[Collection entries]
******************************

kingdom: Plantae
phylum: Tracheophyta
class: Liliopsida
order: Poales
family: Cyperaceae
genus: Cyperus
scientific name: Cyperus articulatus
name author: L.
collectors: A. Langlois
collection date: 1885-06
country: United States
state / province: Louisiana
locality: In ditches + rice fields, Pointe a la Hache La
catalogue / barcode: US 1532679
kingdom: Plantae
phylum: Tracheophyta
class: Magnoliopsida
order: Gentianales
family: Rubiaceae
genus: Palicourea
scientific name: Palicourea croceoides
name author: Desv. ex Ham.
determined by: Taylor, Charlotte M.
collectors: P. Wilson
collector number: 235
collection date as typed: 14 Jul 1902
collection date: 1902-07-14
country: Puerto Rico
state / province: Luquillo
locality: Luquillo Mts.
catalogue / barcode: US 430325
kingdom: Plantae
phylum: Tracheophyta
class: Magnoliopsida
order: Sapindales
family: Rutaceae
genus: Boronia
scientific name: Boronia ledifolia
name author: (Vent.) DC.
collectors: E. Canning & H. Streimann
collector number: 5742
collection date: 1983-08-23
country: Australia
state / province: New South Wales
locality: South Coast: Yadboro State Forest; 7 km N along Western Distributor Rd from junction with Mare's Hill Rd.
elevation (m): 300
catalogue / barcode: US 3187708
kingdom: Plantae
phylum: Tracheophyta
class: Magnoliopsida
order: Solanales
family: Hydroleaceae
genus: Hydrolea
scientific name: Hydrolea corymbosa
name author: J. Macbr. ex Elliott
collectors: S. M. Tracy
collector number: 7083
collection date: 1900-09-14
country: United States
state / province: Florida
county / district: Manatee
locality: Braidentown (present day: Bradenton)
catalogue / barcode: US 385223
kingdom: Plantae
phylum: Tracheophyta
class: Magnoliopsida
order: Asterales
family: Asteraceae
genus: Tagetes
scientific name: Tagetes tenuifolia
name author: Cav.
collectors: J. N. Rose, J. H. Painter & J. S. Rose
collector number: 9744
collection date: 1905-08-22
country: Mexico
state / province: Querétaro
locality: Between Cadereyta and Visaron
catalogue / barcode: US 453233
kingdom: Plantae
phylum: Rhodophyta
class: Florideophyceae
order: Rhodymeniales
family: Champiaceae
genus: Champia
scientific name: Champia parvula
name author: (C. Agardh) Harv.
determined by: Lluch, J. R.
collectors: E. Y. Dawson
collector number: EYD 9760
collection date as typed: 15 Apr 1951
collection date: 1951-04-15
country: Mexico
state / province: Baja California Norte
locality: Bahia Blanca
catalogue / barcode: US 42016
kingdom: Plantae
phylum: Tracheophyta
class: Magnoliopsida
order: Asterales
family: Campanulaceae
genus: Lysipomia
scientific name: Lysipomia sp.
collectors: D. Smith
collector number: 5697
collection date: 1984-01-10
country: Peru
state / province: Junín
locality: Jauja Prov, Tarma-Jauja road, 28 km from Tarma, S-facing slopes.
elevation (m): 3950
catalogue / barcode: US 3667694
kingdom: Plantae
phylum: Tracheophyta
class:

******************************

#### [Goal]
Repeat the lines above word for word.

#### [Right answer]
kingdom: Plantae
phylum: Tracheophyta
class: Liliopsida
order: Poales
family: Cyperaceae
genus: Cyperus
scientific name: Cyperus articulatus
name author: L.
collectors: A. Langlois
collection date: 1885-06
country: United States
state / province: Louisiana
locality: In ditches + rice fields, Pointe a la Hache La
catalogue / barcode: US 1532679
kingdom: Plantae
phylum: Tracheophyta
class: Magnoliopsida
order: Gentianales
family: Rubiaceae
genus: Palicourea
scientific name: Palicourea croceoides
name author: Desv. ex Ham.
determined by: Taylor, Charlotte M.
collectors: P. Wilson
collector number: 235
collection date as typed: 14 Jul 1902
collection date: 1902-07-14
country: Puerto Rico
state / province: Luquillo
locality: Luquillo Mts.
catalogue / barcode: US 430325
kingdom: Plantae
phylum: Tracheophyta
class: Magnoliopsida
order: Sapindales
family: Rutaceae
genus: Boronia
scientific name: Boronia ledifolia
name author: (Vent.) DC.
collectors: E. Canning & H. Streimann
collector number: 5742
collection date: 1983-08-23
country: Australia
state / province: New South Wales
locality: South Coast: Yadboro State Forest; 7 km N along Western Distributor Rd from junction with Mare's Hill Rd.
elevation (m): 300
catalogue / barcode: US 3187708
kingdom: Plantae
phylum: Tracheophyta
class: Magnoliopsida
order: Solanales
family: Hydroleaceae
genus: Hydrolea
scientific name: Hydrolea corymbosa
name author: J. Macbr. ex Elliott
collectors: S. M. Tracy
collector number: 7083
collection date: 1900-09-14
country: United States
state / province: Florida
county / district: Manatee
locality: Braidentown (present day: Bradenton)
catalogue / barcode: US 385223
kingdom: Plantae
phylum: Tracheophyta
class: Magnoliopsida
order: Asterales
family: Asteraceae
genus: Tagetes
scientific name: Tagetes tenuifolia
name author: Cav.
collectors: J. N. Rose, J. H. Painter & J. S. Rose
collector number: 9744
collection date: 1905-08-22
country: Mexico
state / province: Querétaro
locality: Between Cadereyta and Visaron
catalogue / barcode: US 453233
kingdom: Plantae
phylum: Rhodophyta
class: Florideophyceae
order: Rhodymeniales
family: Champiaceae
genus: Champia
scientific name: Champia parvula
name author: (C. Agardh) Harv.
determined by: Lluch, J. R.
collectors: E. Y. Dawson
collector number: EYD 9760
collection date as typed: 15 Apr 1951
collection date: 1951-04-15
country: Mexico
state / province: Baja California Norte
locality: Bahia Blanca
catalogue / barcode: US 42016
kingdom: Plantae
phylum: Tracheophyta
class: Magnoliopsida
order: Asterales
family: Campanulaceae
genus: Lysipomia
scientific name: Lysipomia sp.
collectors: D. Smith
collector number: 5697
collection date: 1984-01-10
country: Peru
state / province: Junín
locality: Jauja Prov, Tarma-Jauja road, 28 km from Tarma, S-facing slopes.
elevation (m): 3950
catalogue / barcode: US 3667694
kingdom: Plantae
phylum: Tracheophyta
class:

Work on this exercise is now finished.